Strong in all the right places
Core duties are completed with the minimum of fuss. For starters, there’s a Freeview HD tuner that seems essential on a Full HD screen as big as this. It's not got a very attractive EPG in tow, but it works fast and simple recordings can be made to a hard disk over USB.
While watching we did wonder if, indeed, a tuner sporting those paltry few HD channels is strictly necessary, for the ST30 upscales standards definition very well. Detail drops, of course, but some resolution enhancer circuitry manages to smooth jagged edges and keeps the picture noise to an absolute minimum.
2D Blu-ray also shines, and though we’re not convinced it matches-up to a similar-sized LCD TV in terms of crystal clarity, there’s a smoothness and rosy colour palette that could only come from a good quality plasma. Contrast is good, for sure, though Panaosnic’s GT30 and VT30 plasmas do better; shadow detail can be on the low side, though there’s no arguing about the deepness of those blacks.
Optional 3D is solid
Over to 3D and the ST30 also does a sterling job. It may be an optional add-on, but there’s no way part of its fee isn't going towards making sure 3D is up to spec, should you choose to make use of it.

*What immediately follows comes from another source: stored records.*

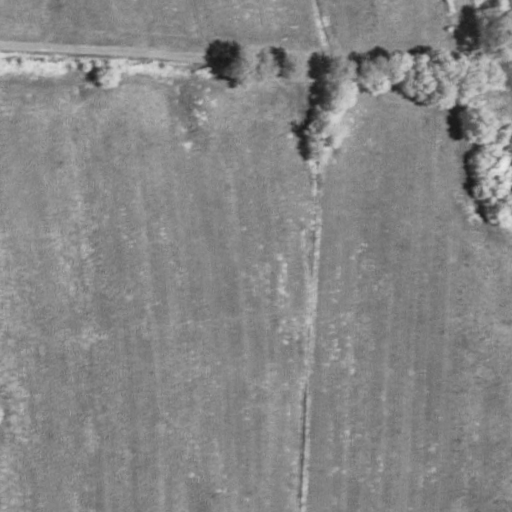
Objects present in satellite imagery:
crop: (251, 22)
road: (256, 54)
crop: (244, 308)
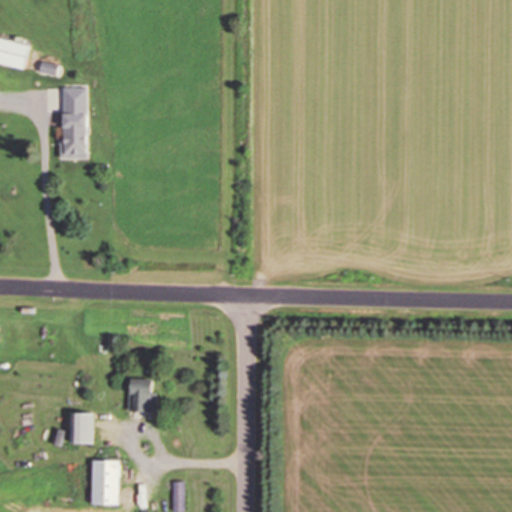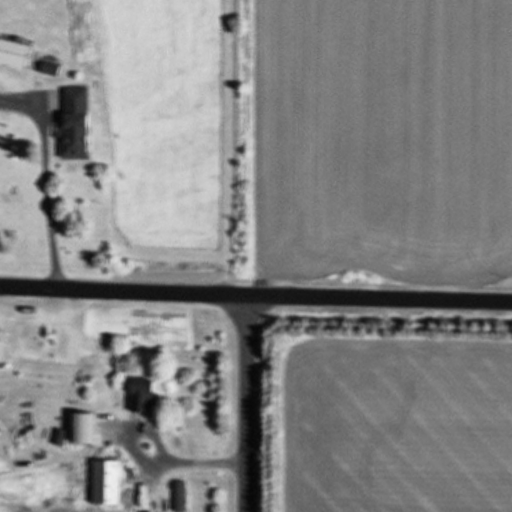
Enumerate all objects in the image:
building: (13, 53)
building: (50, 68)
building: (73, 139)
road: (255, 296)
building: (141, 395)
road: (248, 404)
building: (113, 440)
building: (104, 482)
building: (178, 496)
building: (145, 511)
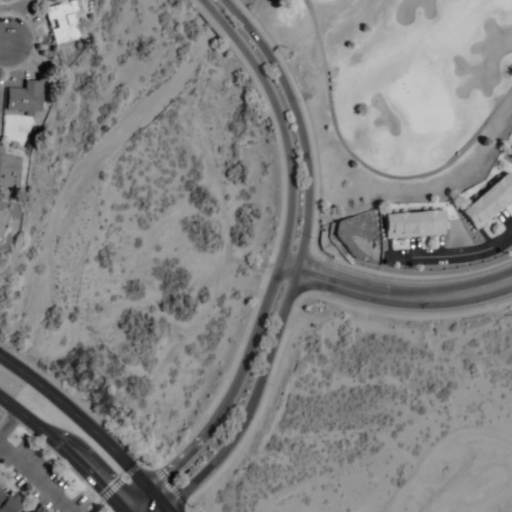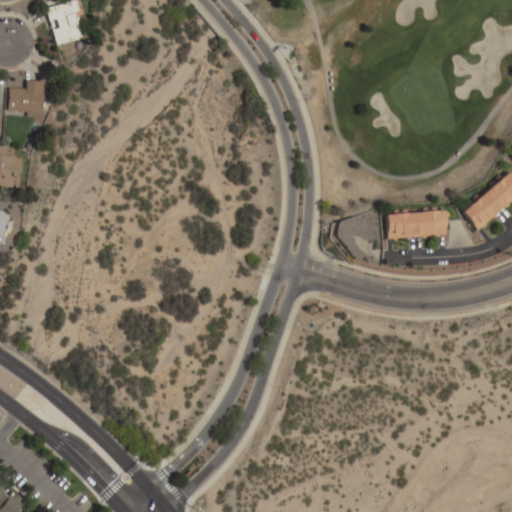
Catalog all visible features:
road: (229, 9)
road: (214, 17)
building: (61, 23)
road: (6, 42)
park: (396, 93)
building: (23, 99)
street lamp: (296, 100)
building: (510, 155)
building: (8, 166)
road: (368, 169)
building: (487, 202)
building: (2, 222)
building: (411, 224)
street lamp: (309, 238)
road: (452, 256)
road: (295, 273)
road: (270, 289)
road: (394, 296)
street lamp: (482, 308)
road: (8, 422)
road: (90, 428)
street lamp: (46, 450)
road: (65, 453)
road: (35, 481)
traffic signals: (148, 488)
building: (8, 502)
traffic signals: (148, 510)
traffic signals: (170, 510)
traffic signals: (125, 512)
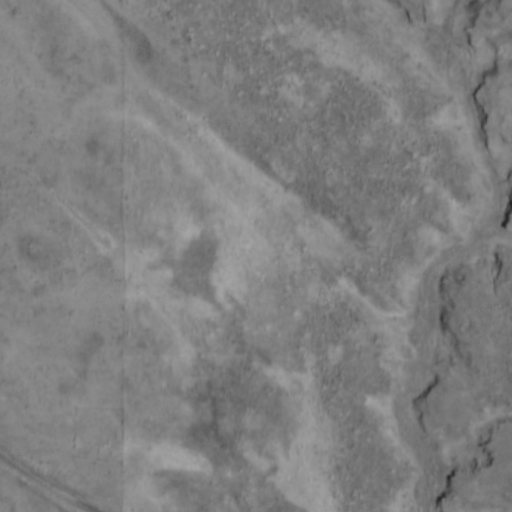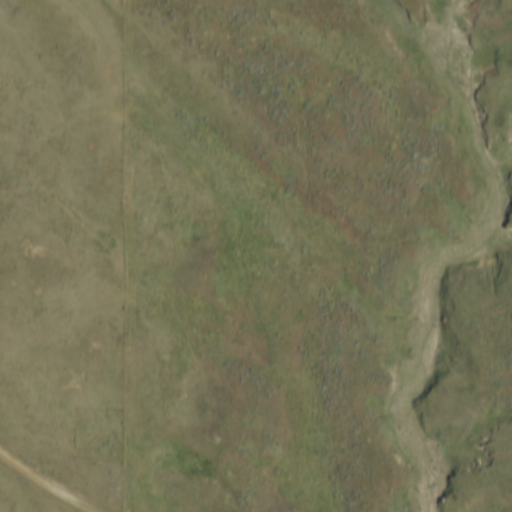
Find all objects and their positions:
road: (47, 482)
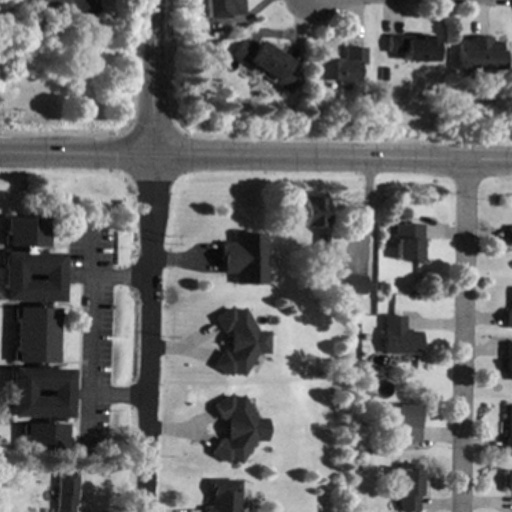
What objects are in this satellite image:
building: (37, 4)
building: (37, 4)
building: (224, 8)
building: (224, 8)
building: (410, 47)
building: (410, 47)
building: (478, 53)
building: (477, 54)
building: (265, 62)
building: (265, 63)
building: (339, 65)
building: (339, 65)
building: (383, 74)
road: (151, 77)
road: (74, 152)
road: (330, 159)
building: (310, 209)
building: (310, 210)
building: (91, 221)
building: (21, 232)
building: (508, 235)
building: (509, 236)
building: (408, 240)
building: (320, 241)
building: (407, 242)
building: (238, 258)
building: (238, 258)
building: (28, 276)
road: (117, 280)
building: (347, 283)
building: (348, 283)
building: (508, 312)
building: (508, 314)
road: (146, 333)
building: (30, 335)
building: (32, 336)
building: (397, 336)
road: (88, 337)
building: (397, 337)
road: (459, 337)
building: (234, 341)
building: (233, 342)
building: (508, 357)
building: (508, 361)
building: (35, 393)
road: (116, 396)
building: (404, 424)
building: (404, 424)
building: (231, 429)
building: (232, 429)
building: (506, 430)
building: (507, 431)
building: (40, 436)
building: (506, 481)
building: (507, 481)
building: (405, 487)
building: (405, 487)
building: (62, 491)
building: (63, 491)
building: (219, 495)
building: (219, 495)
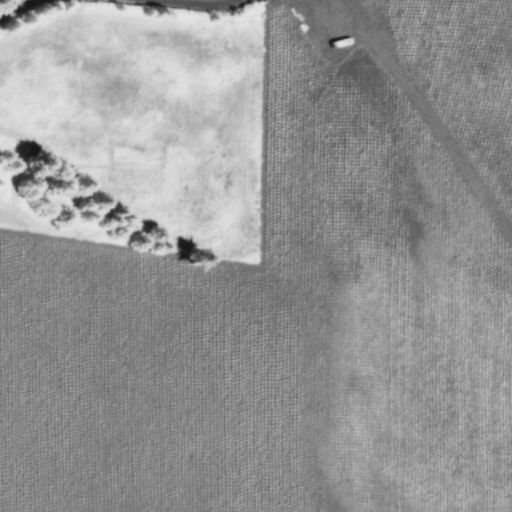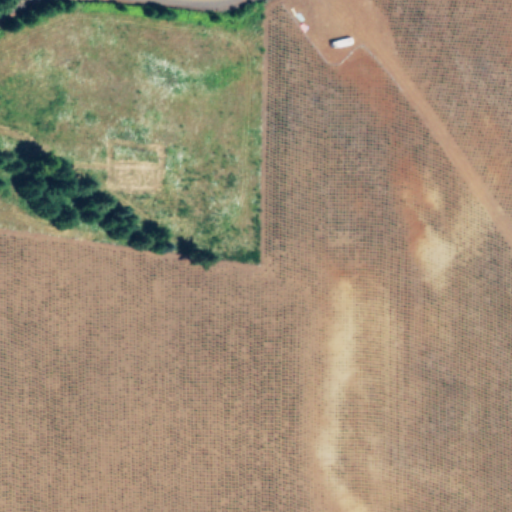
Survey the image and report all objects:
road: (118, 3)
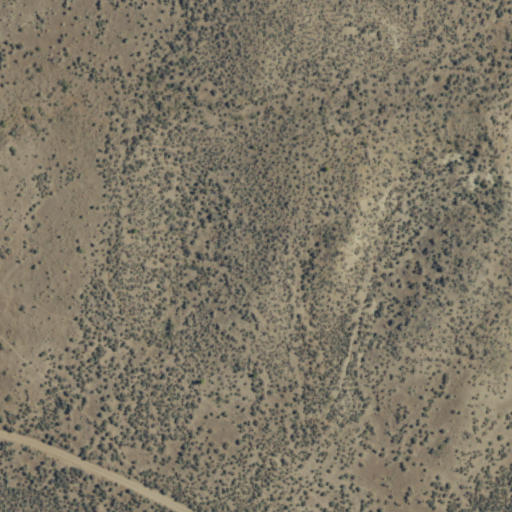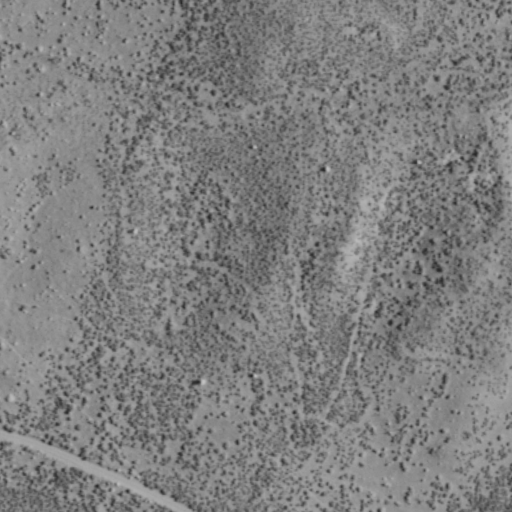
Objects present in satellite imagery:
crop: (233, 420)
road: (82, 475)
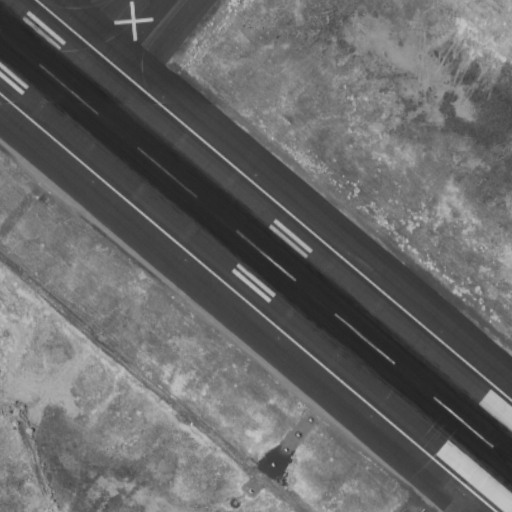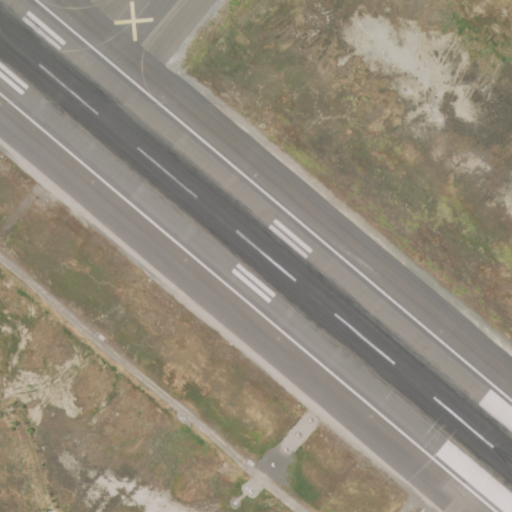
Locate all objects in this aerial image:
airport runway: (255, 247)
airport: (256, 256)
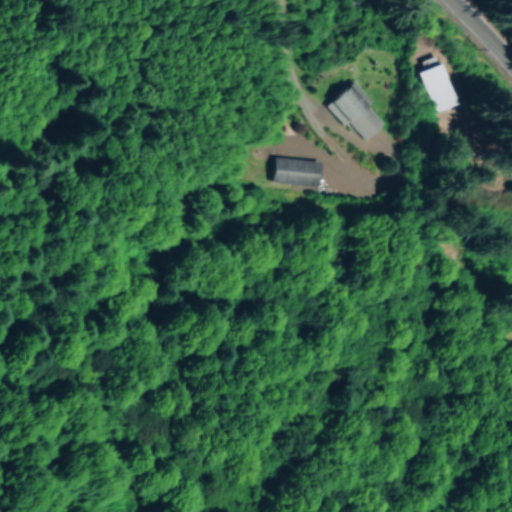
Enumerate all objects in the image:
road: (479, 33)
road: (299, 86)
building: (434, 86)
building: (352, 111)
building: (293, 169)
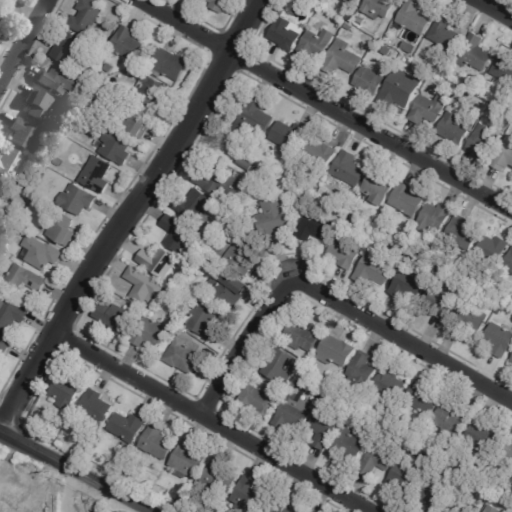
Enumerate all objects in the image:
building: (357, 1)
building: (6, 3)
building: (7, 3)
building: (351, 3)
building: (214, 4)
building: (219, 5)
building: (376, 8)
building: (379, 8)
road: (493, 10)
building: (281, 12)
building: (0, 13)
road: (116, 13)
building: (1, 14)
building: (84, 16)
building: (87, 17)
building: (412, 18)
building: (414, 18)
building: (360, 23)
building: (348, 27)
building: (442, 33)
building: (282, 34)
building: (287, 34)
building: (446, 34)
building: (125, 43)
building: (315, 44)
building: (126, 45)
building: (313, 45)
building: (66, 48)
building: (68, 48)
building: (386, 51)
building: (476, 53)
building: (473, 54)
building: (343, 58)
building: (341, 59)
building: (145, 60)
building: (167, 65)
building: (169, 65)
building: (502, 68)
building: (503, 70)
building: (57, 80)
building: (60, 81)
building: (367, 81)
building: (370, 81)
building: (401, 89)
building: (399, 90)
building: (151, 91)
building: (149, 92)
building: (37, 106)
building: (43, 106)
building: (480, 108)
building: (426, 109)
building: (428, 109)
building: (83, 116)
building: (253, 119)
building: (255, 119)
building: (135, 120)
building: (137, 122)
building: (52, 126)
building: (452, 128)
building: (455, 129)
road: (372, 132)
building: (23, 135)
building: (24, 135)
building: (285, 137)
building: (289, 138)
building: (481, 138)
building: (483, 141)
building: (67, 144)
building: (115, 146)
building: (114, 147)
building: (317, 152)
building: (319, 156)
building: (502, 157)
building: (504, 157)
building: (46, 160)
building: (8, 162)
building: (58, 162)
building: (9, 163)
building: (245, 165)
building: (346, 169)
building: (349, 170)
building: (257, 171)
building: (95, 174)
building: (97, 175)
building: (211, 179)
building: (219, 182)
building: (24, 186)
building: (378, 186)
building: (376, 187)
building: (2, 191)
building: (4, 192)
building: (76, 199)
building: (77, 199)
building: (404, 199)
building: (407, 200)
building: (193, 204)
building: (196, 206)
road: (127, 213)
building: (271, 217)
building: (433, 217)
building: (272, 218)
building: (434, 218)
building: (315, 227)
building: (317, 227)
building: (60, 229)
building: (61, 229)
building: (176, 233)
building: (460, 233)
building: (462, 233)
building: (178, 235)
building: (490, 248)
building: (493, 249)
building: (342, 252)
building: (37, 253)
building: (39, 253)
building: (345, 253)
building: (411, 253)
building: (243, 257)
building: (156, 261)
building: (508, 261)
building: (158, 262)
building: (509, 263)
building: (372, 267)
building: (374, 269)
building: (24, 278)
building: (23, 280)
building: (405, 285)
building: (408, 285)
building: (142, 286)
building: (143, 286)
building: (226, 289)
building: (229, 290)
road: (333, 299)
building: (436, 302)
building: (442, 302)
building: (10, 314)
building: (10, 315)
building: (469, 316)
building: (114, 317)
building: (116, 318)
building: (469, 319)
building: (201, 321)
building: (202, 321)
building: (149, 333)
building: (150, 334)
building: (302, 336)
building: (304, 337)
building: (496, 339)
building: (499, 340)
building: (4, 344)
building: (4, 345)
building: (335, 351)
building: (337, 352)
building: (182, 353)
building: (182, 357)
building: (511, 362)
building: (510, 363)
building: (278, 365)
building: (281, 367)
building: (362, 368)
building: (364, 372)
building: (389, 382)
building: (391, 385)
building: (317, 386)
building: (67, 390)
building: (64, 392)
building: (422, 400)
building: (427, 400)
building: (257, 401)
building: (259, 402)
building: (95, 406)
building: (371, 407)
building: (96, 409)
building: (347, 411)
building: (293, 412)
building: (294, 416)
road: (218, 418)
building: (449, 420)
building: (453, 420)
building: (326, 426)
building: (125, 427)
building: (323, 427)
building: (128, 428)
building: (481, 437)
building: (486, 437)
building: (156, 442)
building: (157, 443)
building: (348, 446)
building: (350, 446)
building: (508, 448)
building: (508, 448)
building: (186, 459)
building: (376, 460)
building: (188, 461)
building: (377, 462)
road: (73, 470)
building: (214, 473)
building: (405, 476)
building: (402, 477)
building: (220, 478)
road: (70, 491)
building: (247, 494)
building: (432, 494)
building: (249, 496)
building: (436, 497)
building: (182, 502)
building: (7, 503)
building: (281, 507)
building: (460, 507)
building: (280, 508)
building: (490, 509)
building: (494, 509)
building: (305, 511)
building: (308, 511)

It’s not always comfortable to watch; fast action sequences can cause headaches as picture elements whizz around your eyes and cause flicker. Judder is also more apparent than on 2D, but for most Avatar we had few problems – and the panoramic shots around Pandora were gorgeous. Donning those specs deepens black levels a tad too far for our liking, but colours fly from the screen, without the brightness problems of most LCD TVs.
Audio is nothing special, but when is it ever on a flat TV? But Viera Connect most definitely is. It’s one of our favourite smart TV hubs now it’s got BBC iPlayer built-in, and though it does have a ‘euro’ feel to some of its apps, we can see a bright future for Viera Connect. Better looking than rival platforms and faster to respond to the remote - not to mention the Viera Remote smartphone app - all it needs is Lovefilm and more VOD-based services to succeed. And we love its expanding marketplace that comes complete with paid-for games like Asphalt 5.
All awesome stuff, but there are some disappointing omissions. Some will hate losing a Freesat HD tuner when compared to higher-ranking, pricer Panasonics, others the plain chassis design, or the 3D/WiFi/Skype accessories.
What we disliked most was the lack of DLNA networking. We managed to play a host of video files from a USB stick shoved in the ST30’s back connections panel, including MKV and AVI types, but it’s not possible to have them stream from a PC or Mac. That expensive WiFi dongle is purely for Viera Connect, then. It’s a corner cut too far or on otherwise well judged attempt.
If you can't decide if 3D is for you or not, Panasonic’s latest giant plasma is the ideal starting point. While you save up for 3D specs, the ST30 will wow you with colourful, and sharp images from Blu-ray, Freeview HD and digital files via USB.
It lacks the finery of pricier plasmas from Panasonic, and the cost of accessories can mount up, but as it stands this is a good value plasma that will be an upgrade far enough for many living rooms after a cinema-like experience.